Cassia Thakkar and Ella Pound from Doubletake Theatre discuss the process of making collaborative theatre using the archives of Switchboard, the national LGBTQ+ helpline.
Inspiration for new projects can sometimes be hard to come by. For us, visiting the Bishopsgate Archive for the first time in February 2024, it was everywhere we looked. In the archives, there is a whole history of objects, lives, and characters – almost more than three queer people creating a play about 80s lesbians could hope to come by. Sitting down, we were faced with a detailed collection spanning over 26 years. It covered everything from the foundation of London Gay Switchboard in 1974, the name change to London Lesbian and Gay Switchboard in 1986, to the present day. It didn’t matter if there was line upon line in the log books dedicated to missing pens or coffee shortages. All of it was fascinating.
The London Lesbian and Gay Switchboard was a voluntary organisation that ran a 24 hour helpline. Gay people could call up and ask anything from where the best clubs were to sex advice to help on coming out to family. The importance of such a service, pre internet, cannot be overstated. The log books, containing records of calls received, are filled with stories of young people kicked out of their homes needing help finding somewhere to live, closeted people with no one else to talk to, gay men targeted by the police needing legal advice and more.
With the onset of the AIDS crisis, an already essential service became lifesaving. The volunteers meticulously collected information on what AIDS was, how it was transmitted, and how to stay safe. In a time of total fear, government apathy, and misinformation, LLGS advised, counselled, and fought for those affected. Throughout the 1980s the organisation remained completely voluntary. Volunteers sacrificed their personal lives and their time to devote themselves to their community.
What drew us to this organisation was that it was one of the places where the idea of community between gay men and lesbian women was forged. Begrudging a lack of lesbian centred media, and having just binged It’s a Sin during lockdown, our director Molly Byrne was researching lesbian activism in the 1980s. This is when she came across extraordinary lesbian activist Lisa Power. In an interview with Pink News, Lisa spoke of the AIDS crisis as a pivotal moment in lesbians and gay men coming together. For her, the 1980s was when lesbians ‘kicked down the door’ and said they were part of the gay community too.
Through Lisa, Molly found Switchboard – now in its landmark fiftieth year – and she got in touch. They gave us incredible access to the logbooks, and that’s how we found ourselves surrounded by stacks of books charting the lives of the volunteers and the organisation, photos of fancy dress parties, badges advertising various causes, and a ridiculous number of condoms. We had the incredible privilege of watching historical moments unfurl in the logbooks; the day Mark Ashton (founder of Gays and Lesbians Support the Minders) died, the day HIV was identified as a virus, the numbers of AIDS cases rising month by month. We also got to see the response by the volunteers. Their warmth, their care, their community, their joy, their pitch-black humour in facing the bleakest of circumstances.

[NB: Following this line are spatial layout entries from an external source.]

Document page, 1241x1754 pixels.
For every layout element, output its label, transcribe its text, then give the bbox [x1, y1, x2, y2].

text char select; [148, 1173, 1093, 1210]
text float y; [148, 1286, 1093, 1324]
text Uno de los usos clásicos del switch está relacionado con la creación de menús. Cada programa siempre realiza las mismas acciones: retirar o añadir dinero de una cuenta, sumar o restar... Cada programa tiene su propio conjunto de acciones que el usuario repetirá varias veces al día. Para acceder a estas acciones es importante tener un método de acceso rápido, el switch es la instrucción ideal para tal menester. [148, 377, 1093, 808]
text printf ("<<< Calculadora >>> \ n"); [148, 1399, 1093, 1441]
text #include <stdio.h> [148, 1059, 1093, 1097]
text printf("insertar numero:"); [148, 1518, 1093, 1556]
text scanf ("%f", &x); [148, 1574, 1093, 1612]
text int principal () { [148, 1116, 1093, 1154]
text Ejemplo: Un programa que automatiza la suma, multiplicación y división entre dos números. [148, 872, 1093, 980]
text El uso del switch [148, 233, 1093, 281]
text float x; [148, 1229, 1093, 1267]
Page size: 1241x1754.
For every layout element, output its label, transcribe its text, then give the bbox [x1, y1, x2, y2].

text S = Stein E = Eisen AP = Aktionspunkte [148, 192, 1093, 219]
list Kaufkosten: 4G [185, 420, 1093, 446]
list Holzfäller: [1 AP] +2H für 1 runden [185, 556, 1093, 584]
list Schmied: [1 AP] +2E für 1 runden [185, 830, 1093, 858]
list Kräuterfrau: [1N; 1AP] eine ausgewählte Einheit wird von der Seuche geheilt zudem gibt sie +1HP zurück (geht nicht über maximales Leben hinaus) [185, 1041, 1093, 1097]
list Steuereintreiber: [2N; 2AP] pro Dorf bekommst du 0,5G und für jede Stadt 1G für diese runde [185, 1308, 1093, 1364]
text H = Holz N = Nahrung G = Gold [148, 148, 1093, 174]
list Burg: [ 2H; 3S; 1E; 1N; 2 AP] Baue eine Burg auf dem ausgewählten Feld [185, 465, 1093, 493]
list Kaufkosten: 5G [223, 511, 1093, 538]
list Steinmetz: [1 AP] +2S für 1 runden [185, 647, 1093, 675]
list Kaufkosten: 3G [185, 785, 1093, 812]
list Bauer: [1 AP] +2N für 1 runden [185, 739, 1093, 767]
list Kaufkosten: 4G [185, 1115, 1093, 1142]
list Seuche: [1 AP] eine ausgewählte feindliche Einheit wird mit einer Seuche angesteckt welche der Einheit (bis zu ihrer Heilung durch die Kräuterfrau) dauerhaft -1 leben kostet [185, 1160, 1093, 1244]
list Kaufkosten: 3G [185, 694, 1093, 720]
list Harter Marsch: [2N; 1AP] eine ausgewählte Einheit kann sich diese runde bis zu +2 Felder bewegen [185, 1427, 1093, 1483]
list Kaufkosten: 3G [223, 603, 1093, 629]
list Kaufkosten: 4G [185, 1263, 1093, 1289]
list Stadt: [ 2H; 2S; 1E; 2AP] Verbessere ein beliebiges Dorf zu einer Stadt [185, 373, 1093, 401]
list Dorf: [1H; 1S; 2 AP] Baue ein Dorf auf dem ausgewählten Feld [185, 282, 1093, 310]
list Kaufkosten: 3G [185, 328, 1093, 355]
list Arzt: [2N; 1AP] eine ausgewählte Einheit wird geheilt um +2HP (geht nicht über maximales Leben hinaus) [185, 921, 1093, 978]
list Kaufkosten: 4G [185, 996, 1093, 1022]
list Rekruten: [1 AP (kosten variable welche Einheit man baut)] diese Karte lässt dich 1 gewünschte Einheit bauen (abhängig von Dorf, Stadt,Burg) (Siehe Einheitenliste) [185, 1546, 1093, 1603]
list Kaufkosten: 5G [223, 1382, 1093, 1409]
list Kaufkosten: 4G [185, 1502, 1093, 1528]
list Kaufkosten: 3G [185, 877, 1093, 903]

There are thousands of stories that could be told from these log books, but we wanted to centre lesbians, a whole ensemble of them, living, working, campaigning, and caring during the AIDS crisis. We wanted to explore the breadth of the lesbian experience at LLGS and the bonds and fractures between the women who volunteered there. We were especially interested in the space they carved out for themselves in a male-dominated organisation. From the name change, to a ‘women’s hour’ for female callers, to insisting that the men learnt about lesbian sex in order to guide callers, they certainly kicked down the door and continually advocated for themselves and the lesbians the helpline served. And they stood in continuous solidarity with the men dying of AIDS every day, many of whom they know personally.
To tell this story we found a cast of four brilliant writer-performers: Naphysa Awuah, Chakira Alin, Áine McNamara, and Anna Georgina. They started by immersing themselves in the archival material and the time period. They built on this with improv exercises, free writing, and further research. They crafted four characters. A month later they know them inside out; their favourite songs, their life stories, their relationships with each other. We worked out what drove those characters, what divided them, and what kept them together. We explored how people gave so much of themselves to the organisation and to each other, and in doing so changed the queer community forever. We also challenged our amazing designers, Ella Muir and Izzie Sayer, to spend time helping us to build this world using references from the archives. How did these characters express themselves, and what does our version of the phone room look like? From all of this, we built a story that will play out in the LLGS phone room.
Switchboard still exists today. Along with brilliant organisations like the Terrence Higgins Trust, the National AIDS Trust, and Positively UK, they are doing huge amounts of work to continue supporting the estimated 107,000 people living with HIV in the UK, and to fight against the institutional stigma and discrimination which still very sadly endure. We’ve included some resources at the end of this post which we encourage you to take a read of.
Devising a play is a challenge, but with first hand records of this extraordinary moment in history, and with such fascinating, beautiful and profound material, we know we can’t go wrong if we manage to share even a small part of this story with audiences. Plus, we’re bringing badges.